2) How to correctly connect and make the horn button on Momo steering wheel work.
3) How to correctly connect the supplied resistor with Momo hub (8015) to the air bag connector so it can "trick" the air bag light not to turn on.
As I understand it, there are no instructions on how to do this even though Momo sells and supplies parts to accomplish the above.
Any recommendations for any tuner shops around NorCal SF Bay Area who may know how to do this?
Please help, anybody. Thanx.

_Modified by Rbot32 at 12:21 PM 2-16-2007_


_Modified by Rbot32 at 12:23 PM 2-16-2007_


----------



## gehr (Jan 28, 2004)

*Re: Help installing Momo Steering Wheel & Hub to 2004 MKIV Golf R32 (Rbot32)*

http://forums.vwvortex.com/zerothread?id=764870

Does the 8015 hub come with the resistor??!! And how much and where did you get it!


----------



## Rbot32 (Feb 2, 2006)

*Re: Help installing Momo Steering Wheel & Hub to 2004 MKIV Golf R32 (gehr)*

Yes, the 8015 does appear to come with "resistor". I don't know if that's the proper term for this part.
If I've identified the part correctly, it looks like a fuse you find on the side fuse panel behind driverside dash, but 2 wires are connected to it. One on each end of the "fuse".
I can take a picture of it and send to you if you want.

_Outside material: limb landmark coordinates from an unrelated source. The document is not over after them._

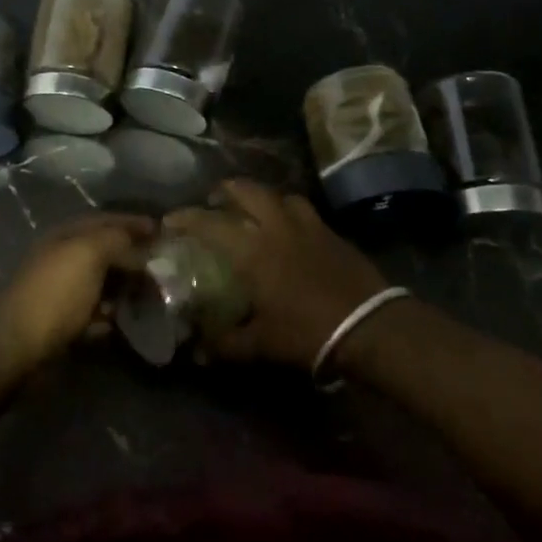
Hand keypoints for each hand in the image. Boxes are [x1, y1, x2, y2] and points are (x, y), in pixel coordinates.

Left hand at [0, 214, 153, 366]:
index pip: (106, 220)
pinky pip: (94, 313)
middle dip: (134, 256)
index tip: (163, 231)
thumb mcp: (89, 253)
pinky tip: (128, 321)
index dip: (134, 223)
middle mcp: (63, 257)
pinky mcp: (62, 322)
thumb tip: (139, 246)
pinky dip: (112, 315)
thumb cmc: (56, 291)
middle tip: (164, 267)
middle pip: (105, 251)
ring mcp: (61, 291)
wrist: (17, 343)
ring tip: (152, 296)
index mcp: (67, 234)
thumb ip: (117, 240)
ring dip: (125, 287)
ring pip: (101, 282)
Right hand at [164, 180, 390, 368]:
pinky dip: (290, 212)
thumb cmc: (307, 331)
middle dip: (227, 190)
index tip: (171, 219)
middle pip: (248, 191)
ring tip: (256, 210)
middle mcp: (278, 227)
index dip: (187, 218)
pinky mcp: (333, 233)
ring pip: (281, 196)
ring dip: (263, 197)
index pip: (211, 223)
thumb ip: (227, 344)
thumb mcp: (262, 344)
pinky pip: (305, 211)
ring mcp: (309, 226)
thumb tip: (198, 351)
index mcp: (254, 249)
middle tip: (215, 200)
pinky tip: (290, 231)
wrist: (370, 326)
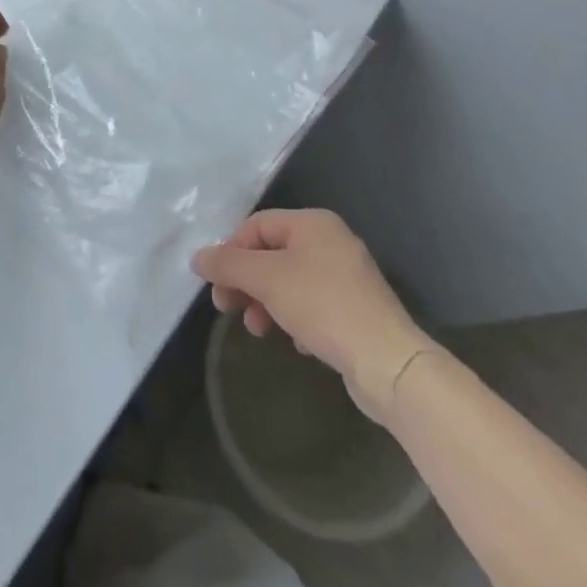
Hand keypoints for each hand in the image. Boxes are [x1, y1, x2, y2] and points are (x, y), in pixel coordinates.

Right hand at [192, 209, 435, 422]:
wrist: (389, 363)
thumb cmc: (323, 306)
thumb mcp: (267, 280)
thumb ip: (229, 264)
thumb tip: (198, 257)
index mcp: (313, 223)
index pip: (257, 226)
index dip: (231, 251)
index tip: (216, 283)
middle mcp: (331, 241)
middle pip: (272, 254)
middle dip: (246, 280)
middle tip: (226, 307)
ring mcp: (347, 277)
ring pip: (290, 282)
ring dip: (266, 303)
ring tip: (257, 329)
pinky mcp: (355, 310)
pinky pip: (312, 305)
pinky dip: (294, 318)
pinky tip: (294, 342)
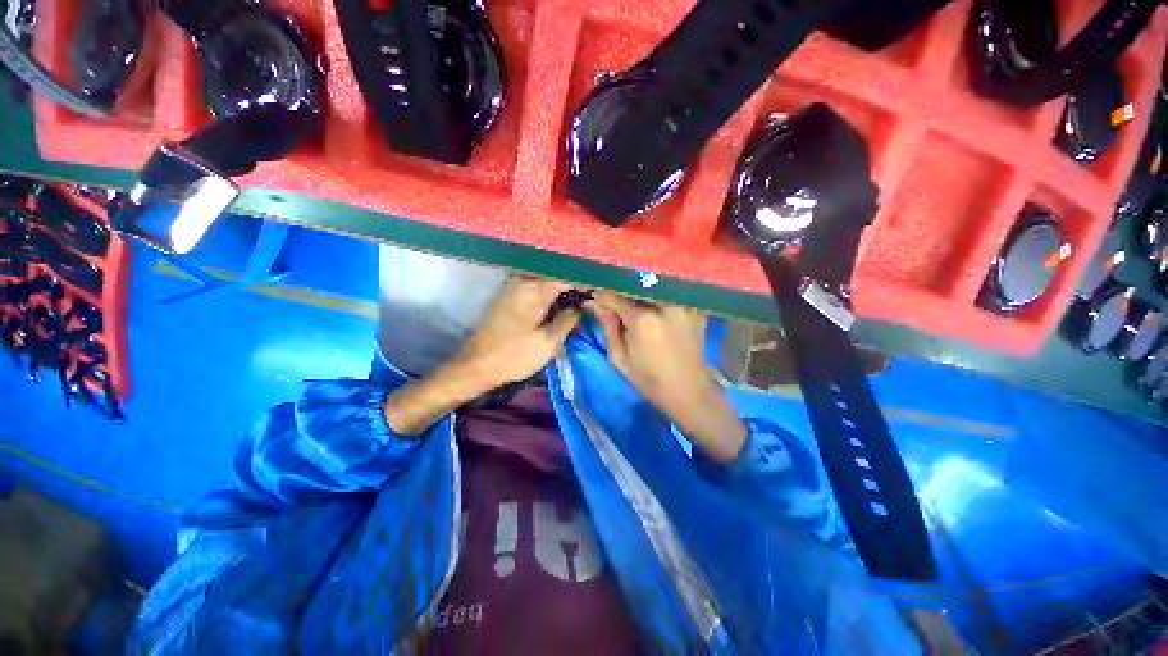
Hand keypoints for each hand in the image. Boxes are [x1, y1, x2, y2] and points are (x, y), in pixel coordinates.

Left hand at [386, 277, 582, 435]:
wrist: (477, 364)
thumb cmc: (514, 355)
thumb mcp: (548, 341)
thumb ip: (568, 319)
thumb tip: (579, 305)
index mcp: (534, 289)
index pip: (567, 276)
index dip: (586, 280)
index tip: (602, 286)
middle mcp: (523, 281)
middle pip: (556, 272)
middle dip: (575, 279)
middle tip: (594, 289)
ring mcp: (513, 286)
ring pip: (545, 277)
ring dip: (562, 283)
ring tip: (581, 291)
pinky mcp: (508, 295)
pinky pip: (535, 284)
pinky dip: (550, 288)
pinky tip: (560, 298)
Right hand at [590, 292, 746, 463]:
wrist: (687, 390)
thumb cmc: (648, 378)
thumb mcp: (619, 357)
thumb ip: (608, 326)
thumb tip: (596, 302)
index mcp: (643, 320)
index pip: (614, 296)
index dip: (602, 294)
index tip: (595, 294)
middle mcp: (665, 305)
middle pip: (636, 284)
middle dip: (622, 287)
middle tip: (614, 295)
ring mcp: (684, 305)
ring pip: (656, 284)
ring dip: (641, 287)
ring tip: (634, 297)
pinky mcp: (696, 309)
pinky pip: (673, 292)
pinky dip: (661, 294)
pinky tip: (656, 303)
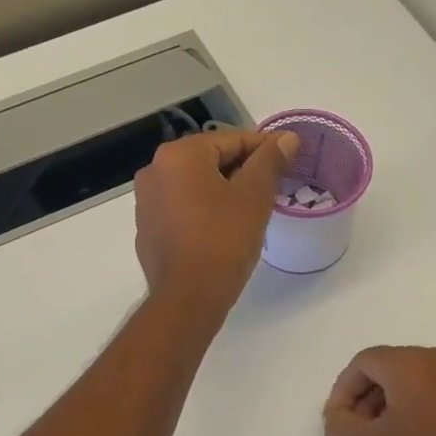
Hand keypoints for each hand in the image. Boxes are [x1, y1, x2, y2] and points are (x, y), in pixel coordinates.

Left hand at [134, 130, 298, 317]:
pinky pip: (182, 208)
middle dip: (243, 171)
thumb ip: (270, 161)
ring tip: (252, 210)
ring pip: (196, 184)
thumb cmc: (224, 240)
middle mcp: (155, 170)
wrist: (188, 297)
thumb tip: (287, 138)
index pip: (231, 139)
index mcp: (179, 155)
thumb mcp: (254, 196)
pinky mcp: (147, 228)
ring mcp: (147, 201)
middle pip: (210, 160)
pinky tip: (224, 230)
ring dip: (224, 190)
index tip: (288, 161)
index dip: (264, 149)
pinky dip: (204, 210)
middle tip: (272, 189)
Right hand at [324, 346, 435, 435]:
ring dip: (384, 406)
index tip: (339, 425)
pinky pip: (427, 389)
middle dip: (363, 400)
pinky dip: (409, 409)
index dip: (342, 393)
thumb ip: (342, 431)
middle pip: (383, 369)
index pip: (361, 363)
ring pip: (405, 380)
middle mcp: (433, 357)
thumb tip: (337, 421)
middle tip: (357, 435)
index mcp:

Just give me your email or email me at [email protected]


----------



## tomjv (Jun 15, 2001)

*momo wheel*

can you pls post your procedure and outcome here?
I just ordered a momo wheel for my 2000 VR and can't find a part# for the hub.
TomJV


----------



## Killathrilla (Sep 21, 2011)

Momo #8017 is what you want (revision of the 8015 i think)

Link to my write up on the hub. - http://forums.vwvortex.com/showthread.php?6011930-MOMO-8017-Steering-Hub-Detailed-Pictures

Easy install, remove oem wheel, bolt up the momo hub. Stick the "resistor" into the airbag wires.
Wire your horn (easy) and bolt up a wheel! lol

[8017 comes with all the wiring and allows you to keep the clock spring installed which is awesome.]


----------



## tomjv (Jun 15, 2001)

*momo adapter*

great thanks!


----------